◆ Extract to read ◆
______________________________
To enhance the mechanical strength, a shadow mask which is applied to the 19 inch color cathode ray tube for a display monitor is shaped to have a given curved surface, and the weight of an apertured portion after coating a blackened film on a surface thereof is set to be equal to or less than 48 g. Due to such a constitution, it becomes possible to prevent the deformation of the curved surface of the peripheral section of the shadow mask, which may be caused by dropping the color cathode ray tube or an impact to cause vibrations or the like.

Subsequently, FIGS. 9A and 9B are partial cross-sectional views of a panel according to another embodiment of the present invention, wherein FIG. 9A is a cross-sectional view in the diagonal direction of the screen and FIG. 9B is a cross-sectional view in the minor axis direction of the screen.
______________________________
◆ Given material ◆
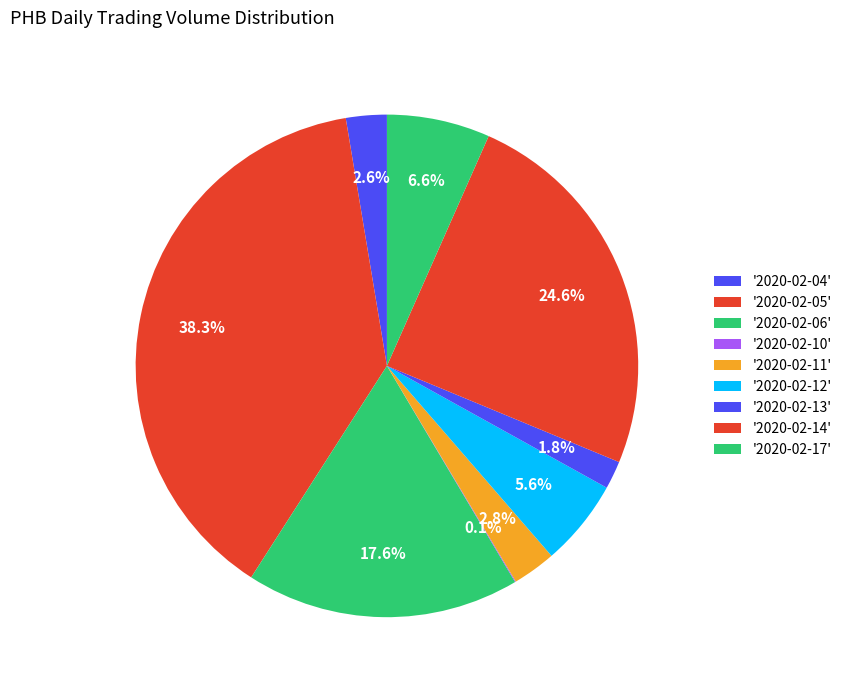

Is there a majority slice in this chart?

No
______________________________
◆ Task statement ◆
Write the next part of the passage on the color cathode ray tube shadow mask, starting right after its last sentence. You won't need the data.

◆ Result of this task ◆
With respect to the brightness ratio between the periphery and the center of the screen, the periphery 114 along the minor axis hardly produces a problem. On the other hand, with respect to the strength of the shadow mask, the periphery along the minor axis shows the least tolerance. The strength of the shadow mask can be increased by providing a curvature. The curved surface of the shadow mask is strongly influenced by the curvature of the inner surface of the panel. From this point of view, it is preferable to select a small radius of curvature for the inner surface of the panel. That is, the panel thickness at the diagonal periphery of the screen is set to be smaller than the panel thickness at the center, and the panel thickness at the periphery of the screen along the minor axis is set to be larger than the panel thickness at the center, so that the brightness difference between the center and the periphery can be decreased while maintaining the required shadow mask strength. This embodiment is shown in FIGS. 9A and 9B.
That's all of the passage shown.